◆ **Collected data**
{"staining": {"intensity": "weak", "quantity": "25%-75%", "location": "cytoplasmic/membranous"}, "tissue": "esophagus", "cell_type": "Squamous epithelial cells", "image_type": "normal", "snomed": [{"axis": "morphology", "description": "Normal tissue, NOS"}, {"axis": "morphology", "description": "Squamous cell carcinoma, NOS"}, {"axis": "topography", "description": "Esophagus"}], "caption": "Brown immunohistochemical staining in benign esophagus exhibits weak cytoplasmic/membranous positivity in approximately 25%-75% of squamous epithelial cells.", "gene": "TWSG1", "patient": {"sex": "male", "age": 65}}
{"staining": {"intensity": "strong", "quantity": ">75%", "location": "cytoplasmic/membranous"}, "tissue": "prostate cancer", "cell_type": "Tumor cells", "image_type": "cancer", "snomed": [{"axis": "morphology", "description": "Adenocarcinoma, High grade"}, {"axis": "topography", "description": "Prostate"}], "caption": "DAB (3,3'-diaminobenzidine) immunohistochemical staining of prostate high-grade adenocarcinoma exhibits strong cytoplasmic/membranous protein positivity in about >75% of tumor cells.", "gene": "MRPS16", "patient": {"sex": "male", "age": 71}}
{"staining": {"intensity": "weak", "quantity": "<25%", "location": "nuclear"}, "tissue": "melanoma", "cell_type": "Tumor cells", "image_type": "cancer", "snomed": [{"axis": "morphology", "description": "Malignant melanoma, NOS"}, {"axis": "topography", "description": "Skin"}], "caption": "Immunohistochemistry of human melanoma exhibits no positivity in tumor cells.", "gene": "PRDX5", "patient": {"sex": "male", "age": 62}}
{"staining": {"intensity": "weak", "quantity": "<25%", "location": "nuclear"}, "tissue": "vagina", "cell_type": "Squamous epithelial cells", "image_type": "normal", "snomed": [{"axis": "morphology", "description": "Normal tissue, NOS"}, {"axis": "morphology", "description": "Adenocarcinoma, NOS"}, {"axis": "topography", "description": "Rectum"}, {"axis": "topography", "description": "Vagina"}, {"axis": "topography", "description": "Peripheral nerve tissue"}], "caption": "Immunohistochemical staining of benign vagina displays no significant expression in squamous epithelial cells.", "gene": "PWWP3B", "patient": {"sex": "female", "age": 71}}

◆ **Work instructions**
Extract all of the data shown above and repeat it verbatim.

◆ **Answer section**
{"staining": {"intensity": "weak", "quantity": "25%-75%", "location": "cytoplasmic/membranous"}, "tissue": "esophagus", "cell_type": "Squamous epithelial cells", "image_type": "normal", "snomed": [{"axis": "morphology", "description": "Normal tissue, NOS"}, {"axis": "morphology", "description": "Squamous cell carcinoma, NOS"}, {"axis": "topography", "description": "Esophagus"}], "caption": "Brown immunohistochemical staining in benign esophagus exhibits weak cytoplasmic/membranous positivity in approximately 25%-75% of squamous epithelial cells.", "gene": "TWSG1", "patient": {"sex": "male", "age": 65}}
{"staining": {"intensity": "strong", "quantity": ">75%", "location": "cytoplasmic/membranous"}, "tissue": "prostate cancer", "cell_type": "Tumor cells", "image_type": "cancer", "snomed": [{"axis": "morphology", "description": "Adenocarcinoma, High grade"}, {"axis": "topography", "description": "Prostate"}], "caption": "DAB (3,3'-diaminobenzidine) immunohistochemical staining of prostate high-grade adenocarcinoma exhibits strong cytoplasmic/membranous protein positivity in about >75% of tumor cells.", "gene": "MRPS16", "patient": {"sex": "male", "age": 71}}
{"staining": {"intensity": "weak", "quantity": "<25%", "location": "nuclear"}, "tissue": "melanoma", "cell_type": "Tumor cells", "image_type": "cancer", "snomed": [{"axis": "morphology", "description": "Malignant melanoma, NOS"}, {"axis": "topography", "description": "Skin"}], "caption": "Immunohistochemistry of human melanoma exhibits no positivity in tumor cells.", "gene": "PRDX5", "patient": {"sex": "male", "age": 62}}
{"staining": {"intensity": "weak", "quantity": "<25%", "location": "nuclear"}, "tissue": "vagina", "cell_type": "Squamous epithelial cells", "image_type": "normal", "snomed": [{"axis": "morphology", "description": "Normal tissue, NOS"}, {"axis": "morphology", "description": "Adenocarcinoma, NOS"}, {"axis": "topography", "description": "Rectum"}, {"axis": "topography", "description": "Vagina"}, {"axis": "topography", "description": "Peripheral nerve tissue"}], "caption": "Immunohistochemical staining of benign vagina displays no significant expression in squamous epithelial cells.", "gene": "PWWP3B", "patient": {"sex": "female", "age": 71}}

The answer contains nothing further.